その後温泉にも入りました。露天風呂に寝湯といって水深が浅くて寝転べる場所がありました。空を眺めると星がとても綺麗でした。先程読んだ銀河鉄道の夜を思い出さずにはいられません。
入浴後は休憩所で寝転んでセロ弾きのゴーシュを読んだりしました。
帰りは南側の盛南大橋で雫石川を渡りました。こちらの道のほうが安全でしかも近かったです。盛岡で夜行高速バスの発車までの時間の過ごし方としてはかなりおすすめです。
WILLERのバスは盛岡駅西口から発車しました。このバスには既に乗客が乗っていました。青森発、弘前経由で来ているようです。見たところ満員でした。座席のリクライニングの角度は大きく枕の位置を上下に調整できます。ドーム状の覆いで顔を隠せるようになっていて落ち着きます。なかなか良いです。

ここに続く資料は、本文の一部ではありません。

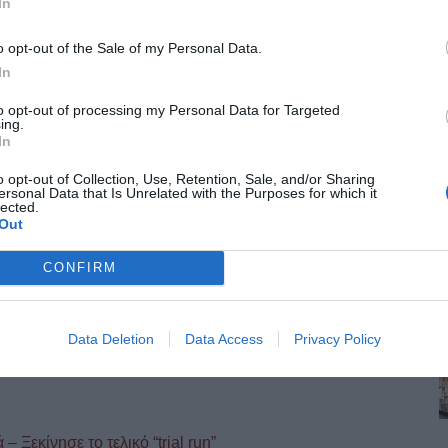
In
o opt-out of the Sale of my Personal Data.
In
to opt-out of processing my Personal Data for Targeted
ing.
In
o opt-out of Collection, Use, Retention, Sale, and/or Sharing
ν Καλαμαριά: Πώς αλλάζουν οι λεωφορειακές γραμμές με
ersonal Data that Is Unrelated with the Purposes for which it
lected.
Out
ινήσεις φέρνει στην Καλαμαριά η λειτουργία της επέκτασης του Μετρό. Ο
CONFIRM
υρα της Κνωσού – Το «μπαλάκι» των αρμοδιοτήτων
Data Deletion
Data Access
Privacy Policy
έχρι σήμερα στατικός έλεγχος ή κάποια παρέμβαση αποκατάστασης,
 Ξεκίνησε το τελικό “trial run”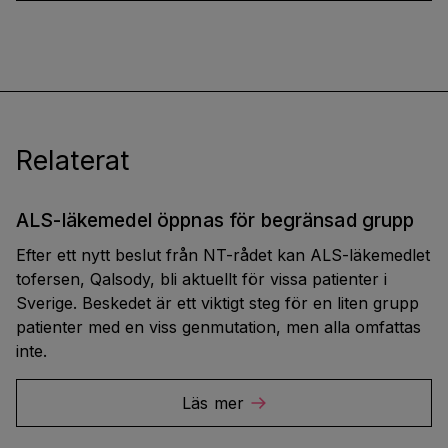
Relaterat
ALS-läkemedel öppnas för begränsad grupp
Efter ett nytt beslut från NT-rådet kan ALS-läkemedlet
tofersen, Qalsody, bli aktuellt för vissa patienter i
Sverige. Beskedet är ett viktigt steg för en liten grupp
patienter med en viss genmutation, men alla omfattas
inte.
Läs mer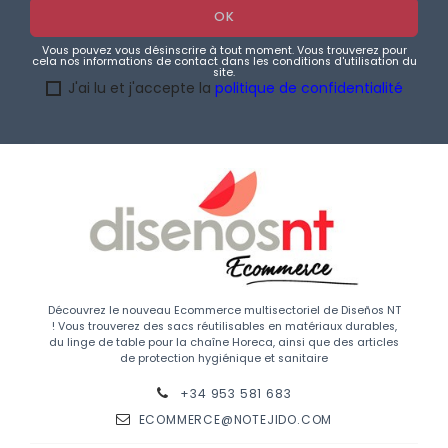
Vous pouvez vous désinscrire à tout moment. Vous trouverez pour
cela nos informations de contact dans les conditions d'utilisation du
site.
J'ai lu et j'accepte la
politique de confidentialité
Découvrez le nouveau Ecommerce multisectoriel de Diseños NT
! Vous trouverez des sacs réutilisables en matériaux durables,
du linge de table pour la chaîne Horeca, ainsi que des articles
de protection hygiénique et sanitaire
+34 953 581 683
ECOMMERCE@NOTEJIDO.COM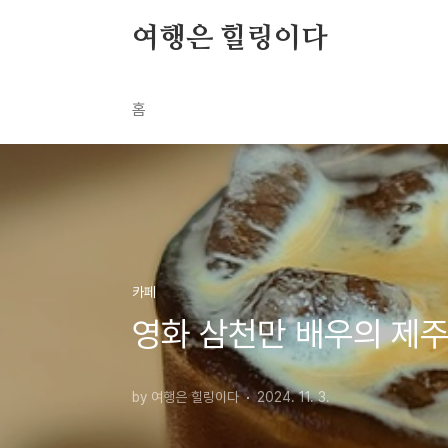
본문 바로가기
여행은 힐링이다
홈
카페
영화 삼천만 배우의 제
by 여행은 힐링이다
2024. 11. 3.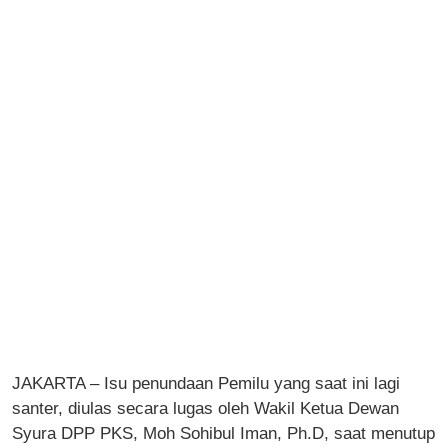
JAKARTA – Isu penundaan Pemilu yang saat ini lagi
santer, diulas secara lugas oleh Wakil Ketua Dewan
Syura DPP PKS, Moh Sohibul Iman, Ph.D, saat menutup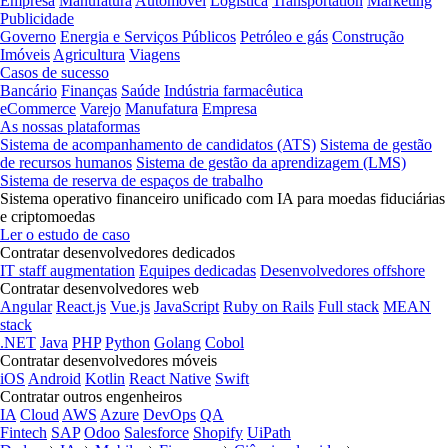
Empresa
Manufatura
Automóvel
Logística
Transportation
Marketing
Publicidade
Governo
Energia e Serviços Públicos
Petróleo e gás
Construção
Imóveis
Agricultura
Viagens
Casos de sucesso
Bancário
Finanças
Saúde
Indústria farmacêutica
eCommerce
Varejo
Manufatura
Empresa
As nossas plataformas
Sistema de acompanhamento de candidatos (ATS)
Sistema de gestão
de recursos humanos
Sistema de gestão da aprendizagem (LMS)
Sistema de reserva de espaços de trabalho
Sistema operativo financeiro unificado com IA para moedas fiduciárias
e criptomoedas
Ler o estudo de caso
Contratar desenvolvedores dedicados
IT staff augmentation
Equipes dedicadas
Desenvolvedores offshore
Contratar desenvolvedores web
Angular
React.js
Vue.js
JavaScript
Ruby on Rails
Full stack
MEAN
stack
.NET
Java
PHP
Python
Golang
Cobol
Contratar desenvolvedores móveis
iOS
Android
Kotlin
React Native
Swift
Contratar outros engenheiros
IA
Cloud
AWS
Azure
DevOps
QA
Fintech
SAP
Odoo
Salesforce
Shopify
UiPath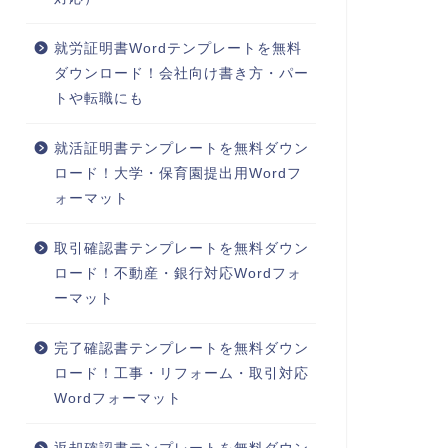
就労証明書Wordテンプレートを無料
ダウンロード！会社向け書き方・パー
トや転職にも
就活証明書テンプレートを無料ダウン
ロード！大学・保育園提出用Wordフ
ォーマット
取引確認書テンプレートを無料ダウン
ロード！不動産・銀行対応Wordフォ
ーマット
完了確認書テンプレートを無料ダウン
ロード！工事・リフォーム・取引対応
Wordフォーマット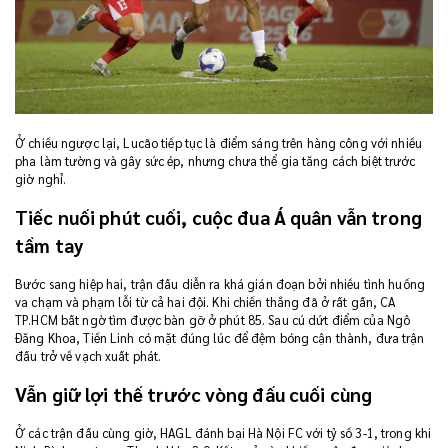
Ở chiều ngược lại, Lucão tiếp tục là điểm sáng trên hàng công với nhiều
pha làm tường và gây sức ép, nhưng chưa thể gia tăng cách biệt trước
giờ nghỉ.
Tiếc nuối phút cuối, cuộc đua Á quân vẫn trong
tầm tay
Bước sang hiệp hai, trận đấu diễn ra khá gián đoạn bởi nhiều tình huống
va chạm và phạm lỗi từ cả hai đội. Khi chiến thắng đã ở rất gần, CA
TP.HCM bất ngờ tìm được bàn gỡ ở phút 85. Sau cú dứt điểm của Ngô
Đăng Khoa, Tiến Linh có mặt đúng lúc để đệm bóng cận thành, đưa trận
đấu trở về vạch xuất phát.
Vẫn giữ lợi thế trước vòng đấu cuối cùng
Ở các trận đấu cùng giờ, HAGL đánh bại Hà Nội FC với tỷ số 3-1, trong khi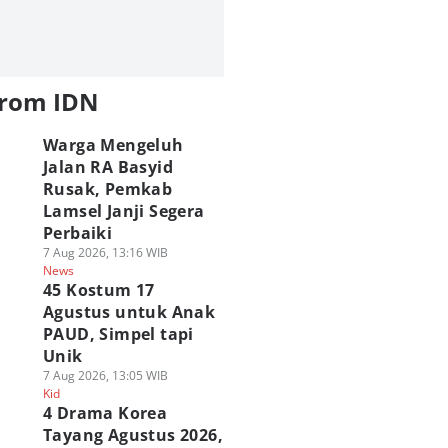
from IDN
Warga Mengeluh
Jalan RA Basyid
Rusak, Pemkab
Lamsel Janji Segera
Perbaiki
7 Aug 2026, 13:16 WIB
News
45 Kostum 17
Agustus untuk Anak
PAUD, Simpel tapi
Unik
7 Aug 2026, 13:05 WIB
Kid
4 Drama Korea
Tayang Agustus 2026,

東北自動車道に乗り、紫波SAで休憩。まだ乗ってすぐだったので降りませんでした。その後、国見SA、佐野SAでそれぞれ10分程度休憩しました。
中央環状線の中野長者橋出入口で首都高を降り新宿スバルビル前到着は予定の10分遅れの7時40分ごろでした。格安ですが、僕には質の良い睡眠は難しく、残念ながら翌日仕事が入っている場合は無理だと思いました。